This is project follows the Tennessee Department of Transportation's (TDOT) methodology in the Drainage Design Manual Chapter 5 for determining the need of a ditch liner. Currently, it only reports the resulting shear force. The user will take that information and select the appropriate liner type accordingly. This is a drastic improvement to the guesswork iterations performed by hand or with Excel. I created a more exuastive tool on Excel that takes you straight to the correct liner but in desiring to allow designers to choose for themselves, knowing full well that another type of liner may suit a ditch for case-by-case reasons, I've decided to keep this tool simpler.
This tool is an improvement from the Excel spreadsheet primarily becuase it stops rampant, unmanaged change to the tool. Over time, spreadsheets mutate and there is no way to control if users are using the most up-to-date version.
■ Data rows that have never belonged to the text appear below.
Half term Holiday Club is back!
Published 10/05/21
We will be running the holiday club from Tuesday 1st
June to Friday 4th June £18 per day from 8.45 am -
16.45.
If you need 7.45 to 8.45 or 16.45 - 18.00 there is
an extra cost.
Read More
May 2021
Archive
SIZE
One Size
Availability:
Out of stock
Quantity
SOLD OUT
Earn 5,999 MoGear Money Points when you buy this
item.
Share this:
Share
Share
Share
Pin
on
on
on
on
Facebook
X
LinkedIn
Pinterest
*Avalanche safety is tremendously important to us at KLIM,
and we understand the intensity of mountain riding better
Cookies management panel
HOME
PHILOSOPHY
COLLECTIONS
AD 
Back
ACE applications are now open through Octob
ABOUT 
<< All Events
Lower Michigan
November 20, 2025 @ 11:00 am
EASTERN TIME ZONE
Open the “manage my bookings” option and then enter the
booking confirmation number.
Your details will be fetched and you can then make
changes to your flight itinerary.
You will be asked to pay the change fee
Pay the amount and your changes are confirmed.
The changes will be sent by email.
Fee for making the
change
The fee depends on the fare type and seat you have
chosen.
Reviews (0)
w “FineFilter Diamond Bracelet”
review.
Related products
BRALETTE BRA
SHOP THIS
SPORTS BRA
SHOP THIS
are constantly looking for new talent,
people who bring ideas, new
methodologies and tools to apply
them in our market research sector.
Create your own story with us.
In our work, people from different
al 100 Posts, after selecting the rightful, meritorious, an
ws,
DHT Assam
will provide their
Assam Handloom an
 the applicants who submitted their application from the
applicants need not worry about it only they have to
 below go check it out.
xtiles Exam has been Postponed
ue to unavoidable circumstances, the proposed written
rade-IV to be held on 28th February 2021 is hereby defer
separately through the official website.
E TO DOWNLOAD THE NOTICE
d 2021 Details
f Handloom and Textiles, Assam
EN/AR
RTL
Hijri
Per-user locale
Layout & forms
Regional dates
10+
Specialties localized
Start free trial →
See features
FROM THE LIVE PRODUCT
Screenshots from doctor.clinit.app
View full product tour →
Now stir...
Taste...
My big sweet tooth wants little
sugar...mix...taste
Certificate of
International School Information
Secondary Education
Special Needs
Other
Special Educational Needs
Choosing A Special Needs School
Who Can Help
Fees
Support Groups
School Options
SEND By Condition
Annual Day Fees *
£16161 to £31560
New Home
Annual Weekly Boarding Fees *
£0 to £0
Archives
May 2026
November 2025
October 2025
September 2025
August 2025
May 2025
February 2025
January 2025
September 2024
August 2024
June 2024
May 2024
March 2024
In addition, I desired to remove the ability for users to unhide tabs, peel back the formulas, manipulate cells, and make their own edits. I wanted a tool that can stand on its own two feet, that can report its work in a reviewable manner, and can serve as an additional check to a designer's ditch.
This tool will print the screen to a PDF, showing the inputs, every 100th iteration, and the final results. This is a clean report that the designer can keep in their project folder for future documentation as a dead document. Presently, many designers place spreadsheets as docuemtation of old calculations. This creates a threat of future manipulation with no way to recover the original calculation. A dead document, however, is what it sounds like, dead.
This tool takes the inputs, assumes a retardance class C per TDOT's methodology and a ditch depth of 0.01. If the calculated flow rate does not fall within a 0.1 CFS tollerance, then it will increase the depth by 0.01 and repeat the process until it has found a depth that satisfies the tollerance. This currently has a max itteration of 2000 trials, which is 20 feet.